Wednesday 27 July 2016

I think I should have started this series from the beginning ...



Blurb:
Criminal defence lawyer Helena Flemming has fallen out of love with John Eisenmenger.

Devastated, Eisemenger finds solace and distraction by reluctantly return to his life a a forensic pathologist.

His first case reunited him with DI Beverley Wharton; a woman who is notoriously cunning and who refuses to take no for an answer.  Beverly is jealous of Helena and has history with Eisenmenger, but when she receives some devastating personal news she delves deeper into her cases and realises she needs help ...

A young petty criminal is found stabbed leaving an elderly mother devastated, and the obvious suspect is a man who had threatened to kill him just hours before.

There is pressure on Beverley to close the case, but she is not so keen to follow orders, especially when Eisenmenger discovers that the weapon is a surgical scalpel.

For once she decides to follow her instincts rather than politics at the station.

There is enough circumstantial evidence to charge a local thug with murder but something does't add up and Beverly risks everything to find the truth.

With all this going on, the accidental death of a motorcyclist seems trivial, except that the body seems to have too many organs ...

Eisenmenger is immediately consumed by this disturbing discovery and when he realises Helena is missing, he and Beverly stumble upon an evil enterprise that puts both their lives in grave danger ...


Review:
I do hate it when Netgalley ‘blurbs’ do not indicate that the book is a number in a series, in this case number 7.  So the main characters have a load of history and are well defined.

I must admit that I was rather confused by the number of characters initially introduced in this novel who appeared to fall by the way side and yet they reappeared in the latter stage of the book.  I was also slightly confused by the use of Christian and surnames and who was siding with whom.

There is obviously a great backstory to these characters which has been dealt with in previous novels yet it is quite easy to join the party in book 7 and not really feel as though one is missing anything.
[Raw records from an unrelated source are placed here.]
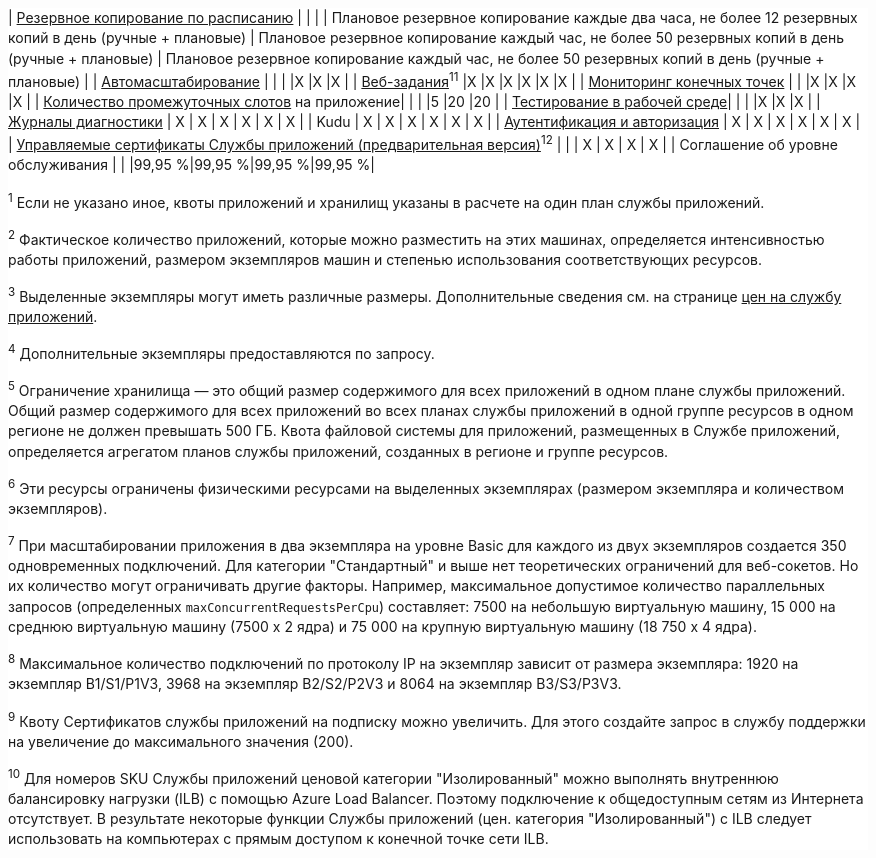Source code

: | [Резервное копирование по расписанию](../articles/app-service/manage-backup.md) | | | | Плановое резервное копирование каждые два часа, не более 12 резервных копий в день (ручные + плановые) | Плановое резервное копирование каждый час, не более 50 резервных копий в день (ручные + плановые) | Плановое резервное копирование каждый час, не более 50 резервных копий в день (ручные + плановые) |
| [Автомасштабирование](../articles/app-service/manage-scale-up.md) | | | |X |X |X |
| [Веб-задания](../articles/app-service/webjobs-create.md)<sup>11</sup> |X |X |X |X |X |X |
| [Мониторинг конечных точек](../articles/app-service/web-sites-monitor.md) | | |X |X |X |X |
| [Количество промежуточных слотов](../articles/app-service/deploy-staging-slots.md) на приложение| | | |5 |20 |20 |
| [Тестирование в рабочей среде](../articles/app-service/deploy-staging-slots.md#route-traffic)| | | |X |X |X |
| [Журналы диагностики](../articles/app-service/troubleshoot-diagnostic-logs.md) | X | X | X | X | X | X |
| Kudu | X | X | X | X | X | X |
| [Аутентификация и авторизация](../articles/app-service/overview-authentication-authorization.md) | X | X | X | X | X | X |
| [Управляемые сертификаты Службы приложений (предварительная версия)](https://azure.microsoft.com/updates/secure-your-custom-domains-at-no-cost-with-app-service-managed-certificates-preview/)<sup>12</sup> | |  | X | X | X | X |
| Соглашение об уровне обслуживания | |  |99,95 %|99,95 %|99,95 %|99,95 %|

<sup>1</sup> Если не указано иное, квоты приложений и хранилищ указаны в расчете на один план службы приложений.

<sup>2</sup> Фактическое количество приложений, которые можно разместить на этих машинах, определяется интенсивностью работы приложений, размером экземпляров машин и степенью использования соответствующих ресурсов.

<sup>3</sup> Выделенные экземпляры могут иметь различные размеры. Дополнительные сведения см. на странице [цен на службу приложений](https://azure.microsoft.com/pricing/details/app-service/).

<sup>4</sup> Дополнительные экземпляры предоставляются по запросу.

<sup>5</sup> Ограничение хранилища — это общий размер содержимого для всех приложений в одном плане службы приложений. Общий размер содержимого для всех приложений во всех планах службы приложений в одной группе ресурсов в одном регионе не должен превышать 500 ГБ. Квота файловой системы для приложений, размещенных в Службе приложений, определяется агрегатом планов службы приложений, созданных в регионе и группе ресурсов.

<sup>6</sup> Эти ресурсы ограничены физическими ресурсами на выделенных экземплярах (размером экземпляра и количеством экземпляров).

<sup>7</sup> При масштабировании приложения в два экземпляра на уровне Basic для каждого из двух экземпляров создается 350 одновременных подключений. Для категории "Стандартный" и выше нет теоретических ограничений для веб-сокетов. Но их количество могут ограничивать другие факторы. Например, максимальное допустимое количество параллельных запросов (определенных `maxConcurrentRequestsPerCpu`) составляет: 7500 на небольшую виртуальную машину, 15 000 на среднюю виртуальную машину (7500 x 2 ядра) и 75 000 на крупную виртуальную машину (18 750 x 4 ядра).

<sup>8</sup> Максимальное количество подключений по протоколу IP на экземпляр зависит от размера экземпляра: 1920 на экземпляр B1/S1/P1V3, 3968 на экземпляр B2/S2/P2V3 и 8064 на экземпляр B3/S3/P3V3.

<sup>9</sup> Квоту Сертификатов службы приложений на подписку можно увеличить. Для этого создайте запрос в службу поддержки на увеличение до максимального значения (200).

<sup>10</sup> Для номеров SKU Службы приложений ценовой категории "Изолированный" можно выполнять внутреннюю балансировку нагрузки (ILB) с помощью Azure Load Balancer. Поэтому подключение к общедоступным сетям из Интернета отсутствует. В результате некоторые функции Службы приложений (цен. категория "Изолированный") с ILB следует использовать на компьютерах с прямым доступом к конечной точке сети ILB.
The plot in intriguing but the better informed reader (and I would not class myself as one of those readers) could work out the plot twist way before the DI.

I personally loved the English setting but disliked the use of some American prose which, for me, did not sit right with the characters and the book as a whole.

I did not like the dynamic between the two main characters or the pull of the higher ups on DI Wharton.

This is the seventh book in the series (and the first one I have read).  It does nothing to entice the reader to go back to the beginning or even to read further into the series; and this reader does love murder/mystery/thriller novels.

Thank you Netgalley for providing me with a copy of this novel in exchange for an honest review. Which, in this case, was just 2 stars.